Hotel bed linen is the new cool for school

Pupils at Klipheuwel Primary School received donations of shoes and 320 shirts made from linen.

An under-resourced Durbanville school has received more than 300 new shirts made from donated hotel bed linen.

Cape Town-based NPO Royal Kidz donated the 320 school shirts to children at the Klipheuwel Primary School as part of its Sheets for Shirts project.

The NPO’s founder Danolene Johannesen and her team visited the school earlier this month and also donated shoes, warm jackets, and stationery.

Royal Kidz previously donated 3 000 shirts to pupils in Cape Town and Johannesburg. The sheets were collected from Mariott International hotels.

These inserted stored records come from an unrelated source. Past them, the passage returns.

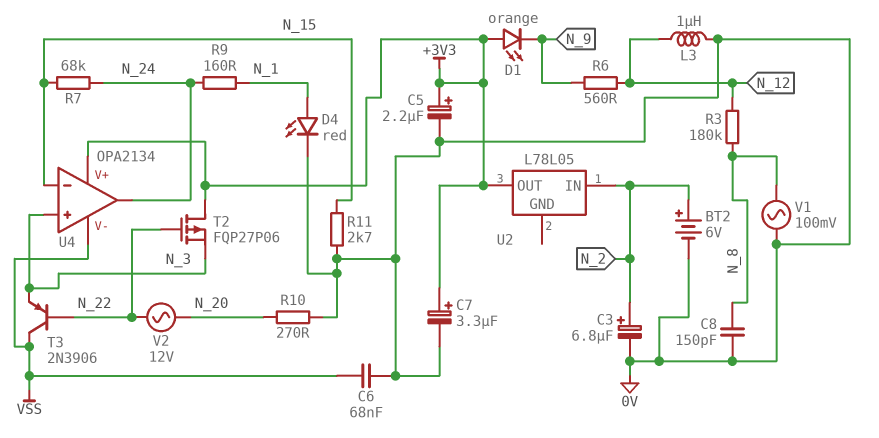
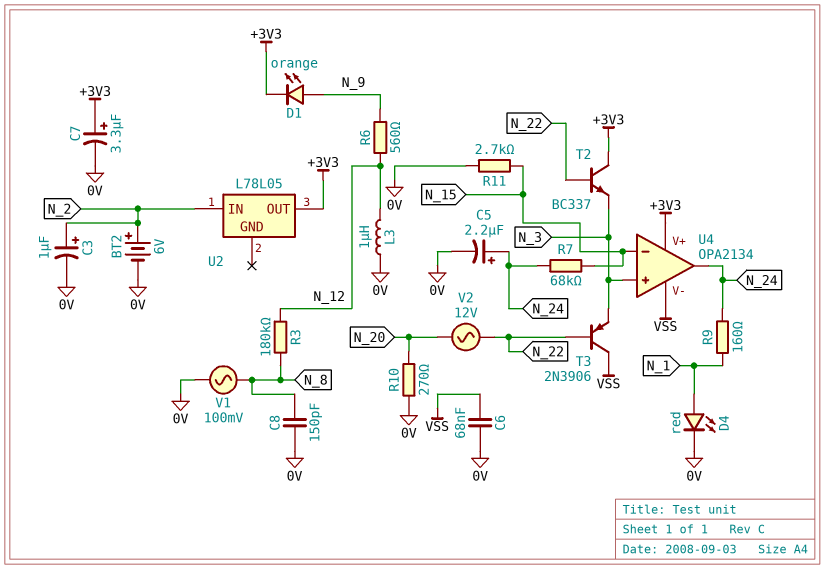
C3: 6.8uF (plus N_2, minus 0V) -> 1uF (plus N_2, minus 0V)
C5: 2.2uF (plus +3V3, minus 0V) -> 2.2uF (plus N_24, minus 0V)
D1: LED orange (A +3V3, K N_9) -> LED orange (A N_9, K +3V3)
T2: PMOS FQP27P06 (G N_22, D +3V3, S N_3) -> NPN BC337 (B N_22, C +3V3, E N_3)

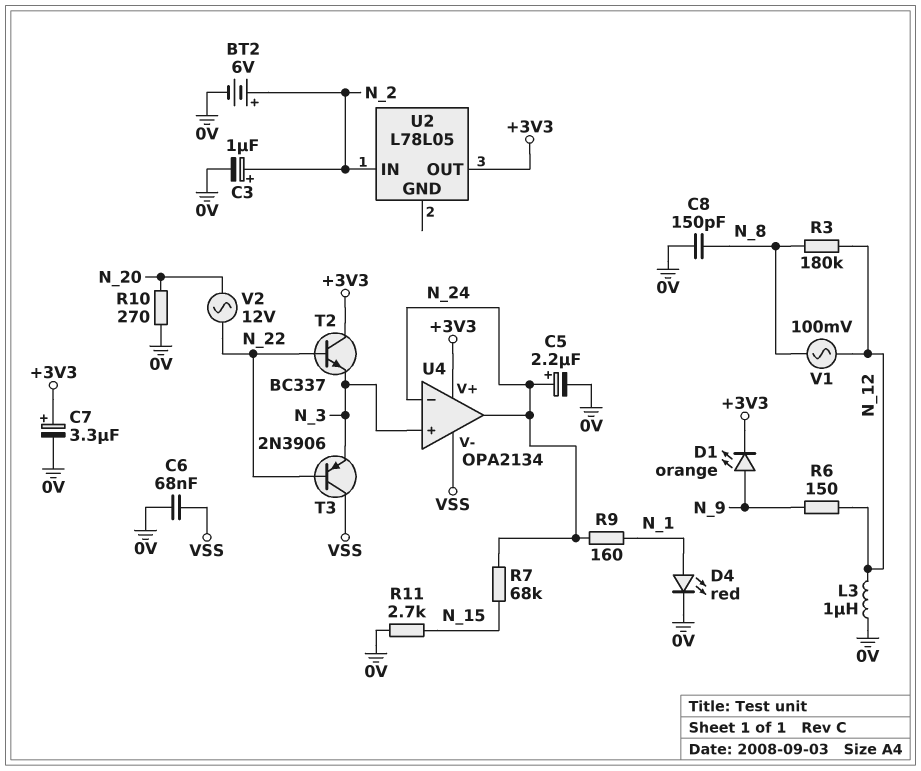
R6: 560 (N_9, N_12) -> 150 (N_9, N_12)
U4 pin in-: N_15 -> N_24
V1: AC 100mV (0V, N_8) -> AC 100mV (N_8, N_12)

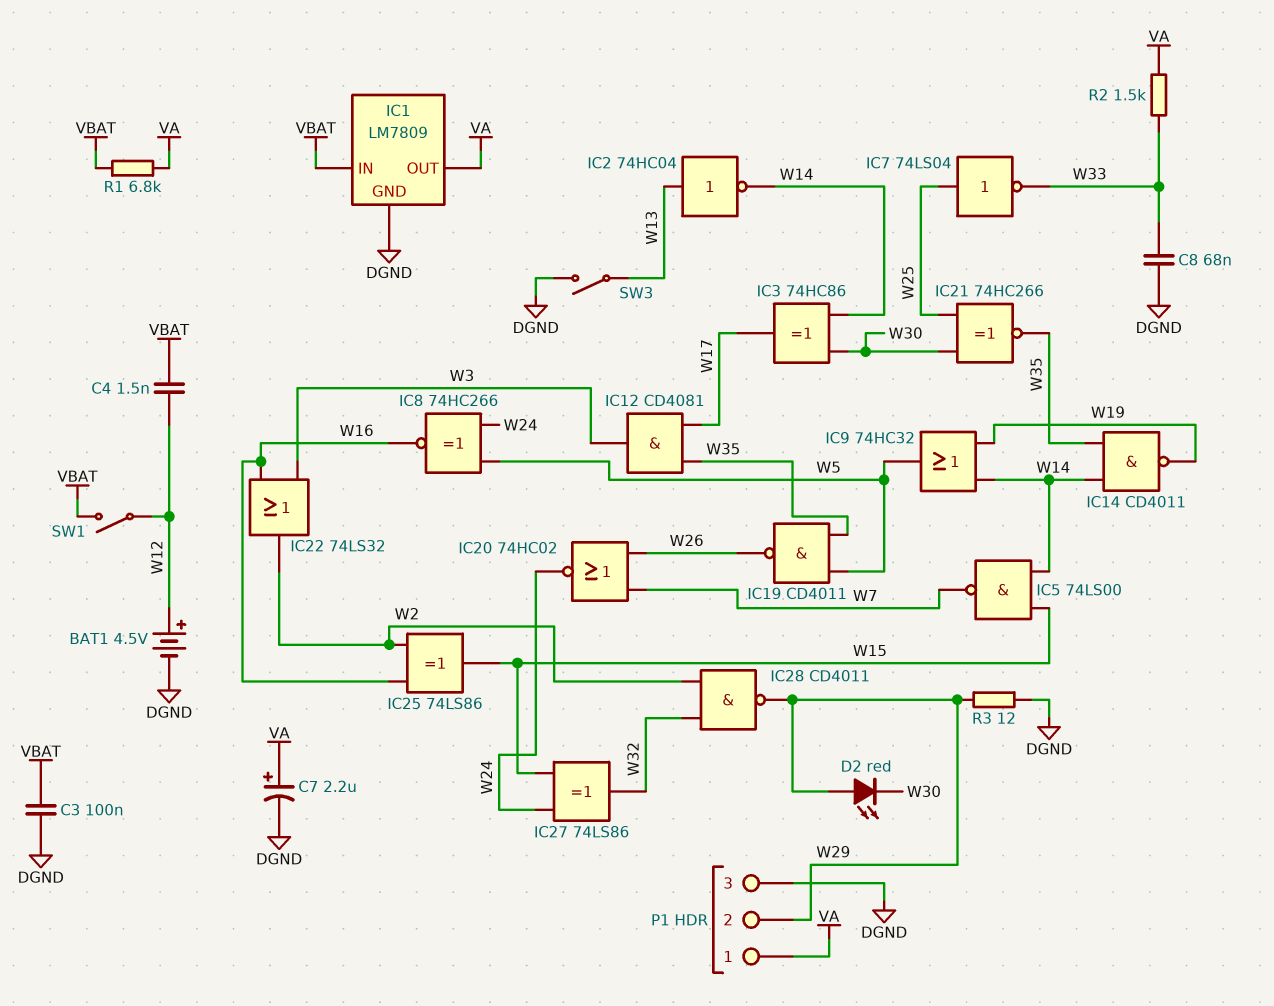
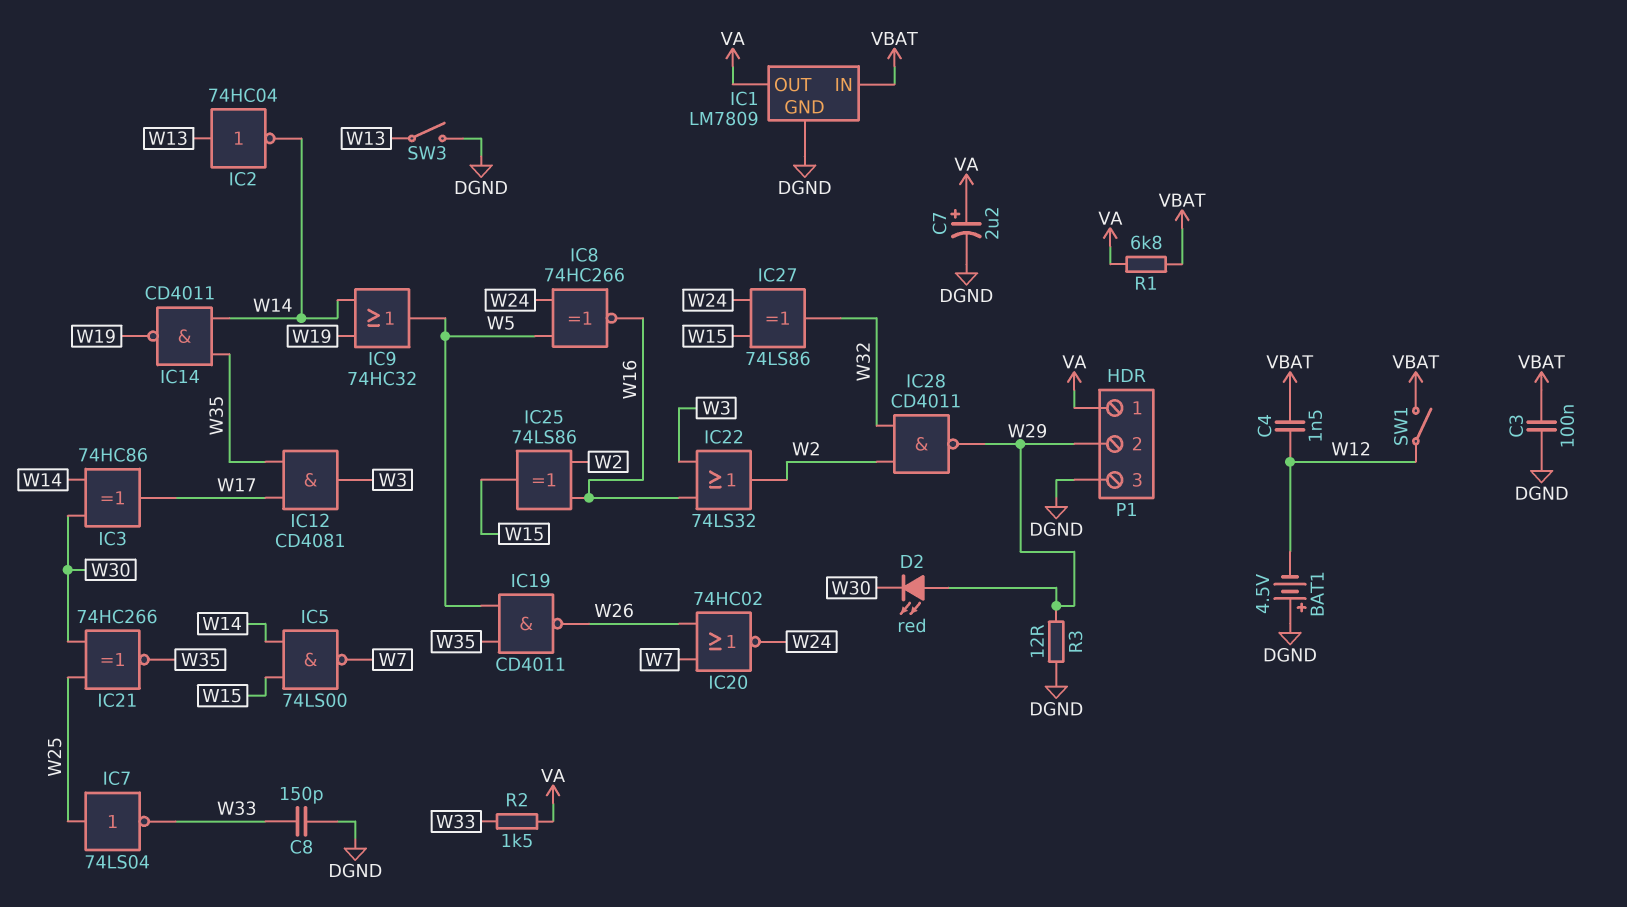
BAT1: 4.5V (plus W12, minus DGND) -> 4.5V (plus DGND, minus W12)
C8: 68nF (DGND, W33) -> 150pF (DGND, W33)

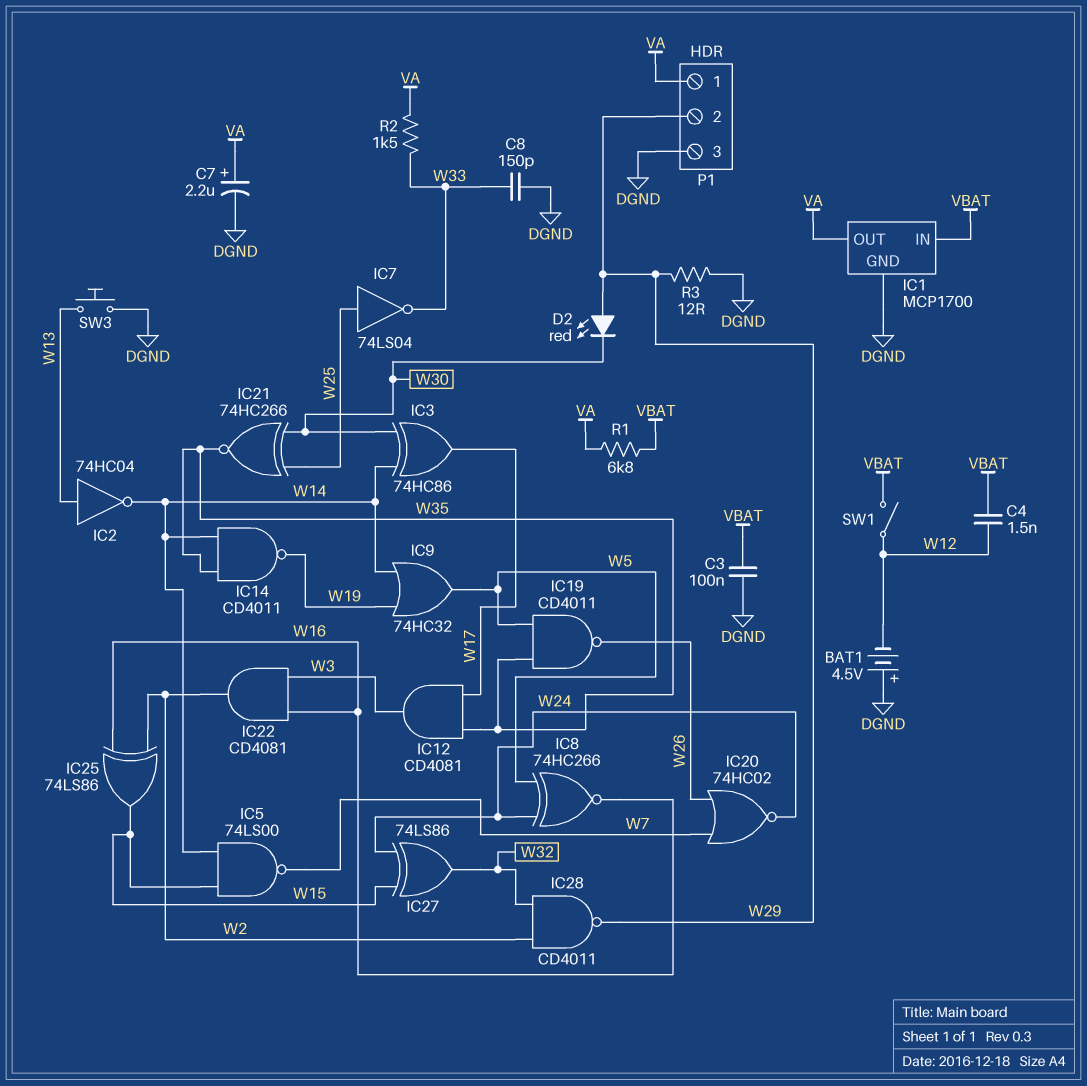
IC1: LM7809 -> MCP1700
IC22: OR 74LS32 (in W3, in W16, out W2) -> AND CD4081 (in W3, in W16, out W2)
SW3: switch (DGND, W13) -> button (DGND, W13)

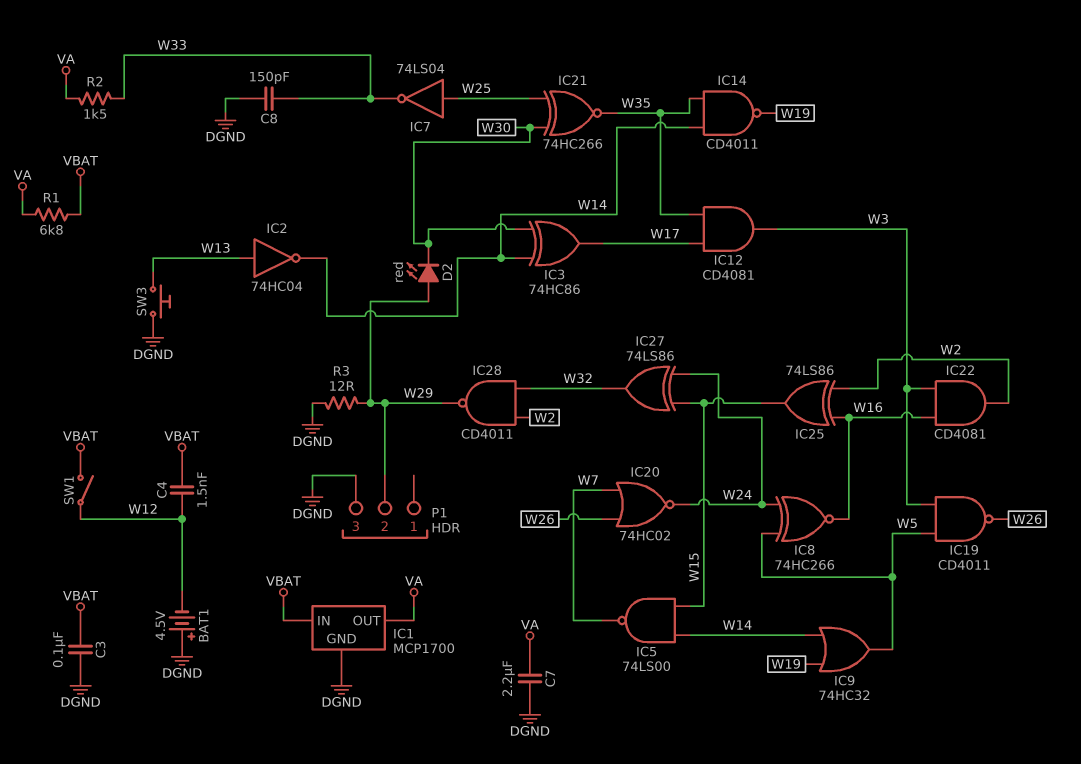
C7: 2.2uF (plus VA, minus DGND) -> 2.2uF (DGND, VA)
IC19: NAND CD4011 (in W5, in W35, out W26) -> NAND CD4011 (in W3, in W5, out W26)
P1 pin 1: VA -> none

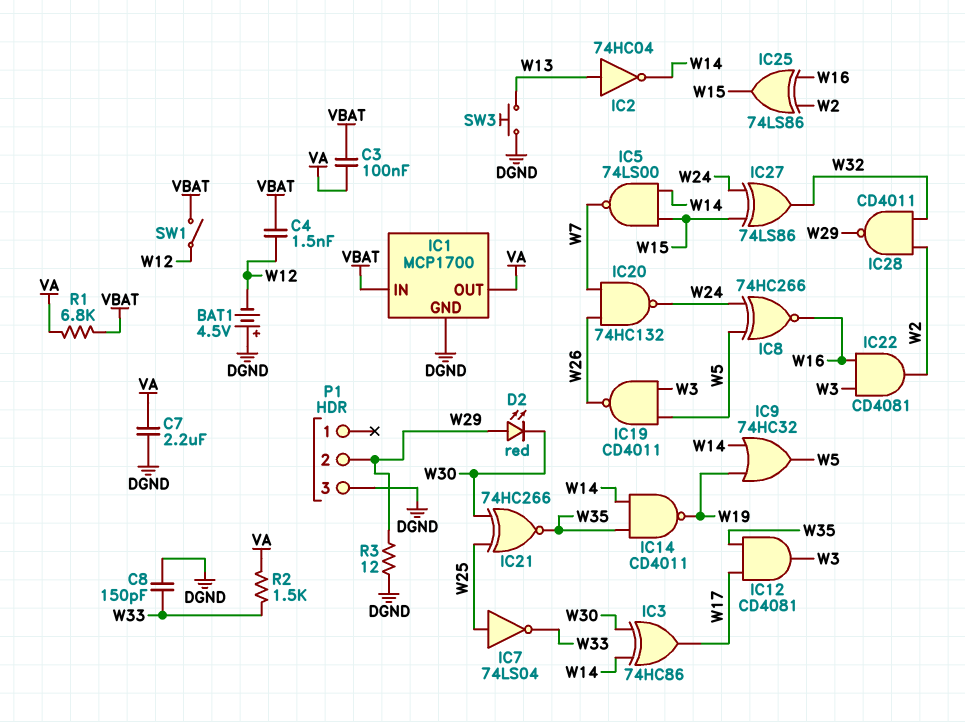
C3: 100nF (DGND, VBAT) -> 100nF (VA, VBAT)
IC20: NOR 74HC02 (in W7, in W26, out W24) -> NAND 74HC132 (in W7, in W26, out W24)

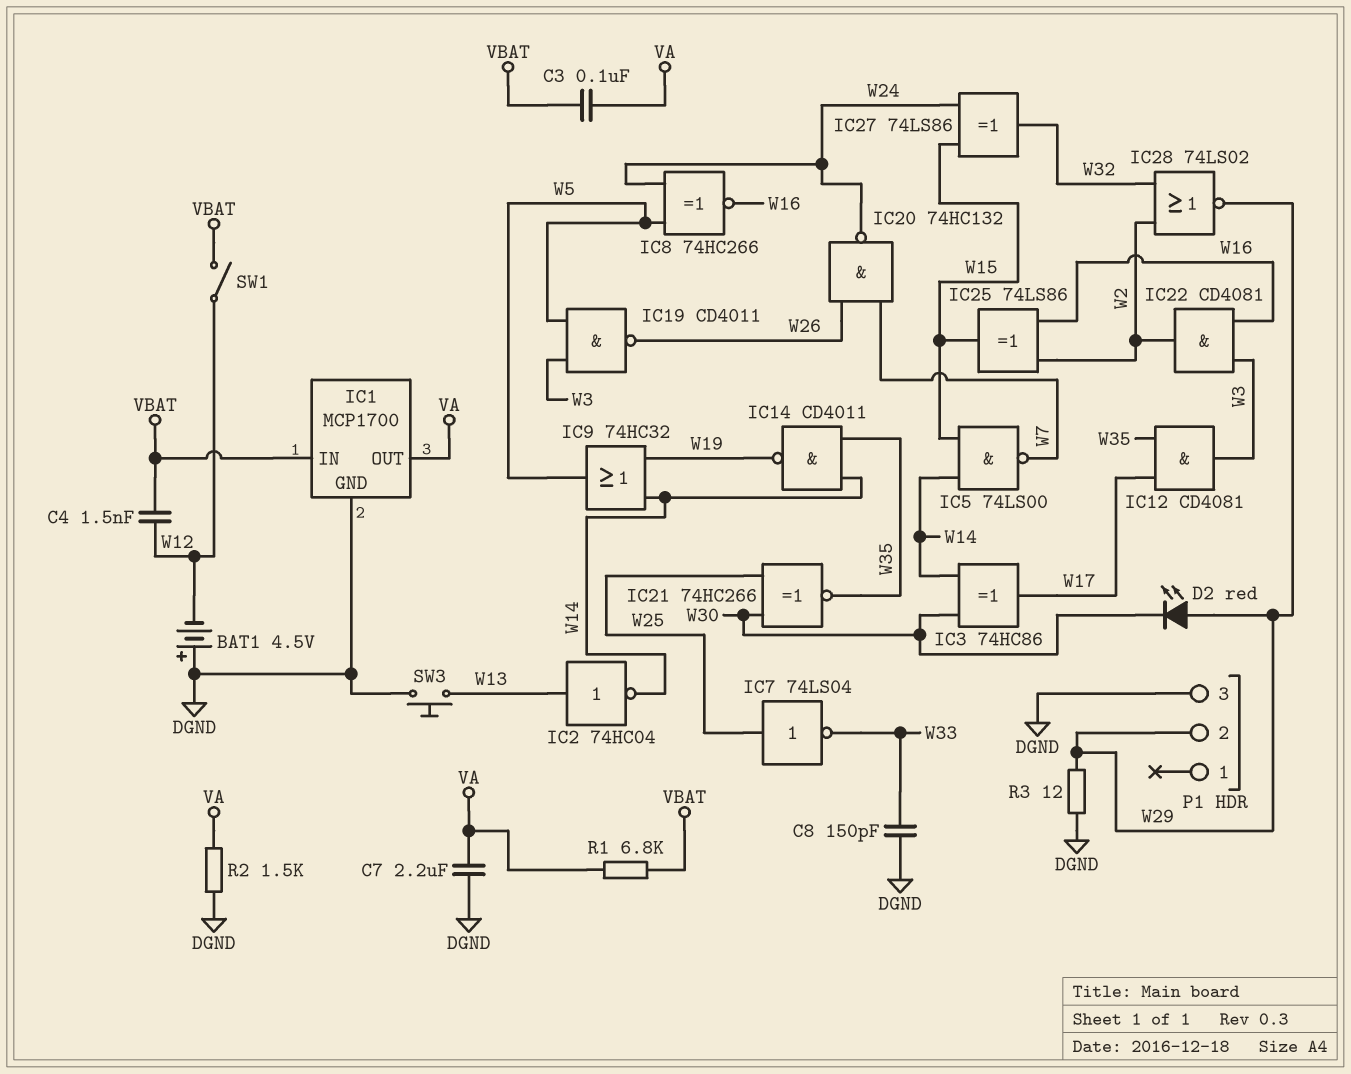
IC28: NAND CD4011 (in W2, in W32, out W29) -> NOR 74LS02 (in W2, in W32, out W29)
R2: 1.5k (VA, W33) -> 1.5k (DGND, VA)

“I feel very thankful to Royal Kidz for the donation given to us, which includes shirts, shoes and other supplies. We are very lucky. These will make me do my best,” said one of the pupils whom the school and donors asked us not to name.

Ms Johannesen said it had been Royal Kidz’s mission since 2013 to dignify children who go to schools without uniforms, or in ragged ones, and in broken or oversized and undersized shoes or even barefoot.

“Vulnerable children at Klipheuwel Primary school in Durbanville are going to get a fairer shot at school life in 2021 with the recent donation of new school shirts, jackets, shoes and socks.”

The Sheets for Shirts initiative took off when Ms Johanessen saw an opportunity to “fashion kids school shirts from the white sheets”.

She said about 700 sheets had been repurposed into more than 3000 school shirts.

The innovation led to the funding of R1.2 million by Marriott International Cape Town for Restore SA, a social enterprise that employs local seamstresses and sends 40 percent of its profits to fund the uniform project.

Restore SA makes the school shirts for the programme and other products for sale. The donation is also made possible by the Shoes for the Future project run by the Marriott Business Council for South Africa.

In a press statement Volker Heiden, Marriott International’s area vice president for Sub-Saharan Africa said: “It’s great to have a sustainable solution for our hotels’ bed sheets that also enables these children to feel self-confident in their school community.”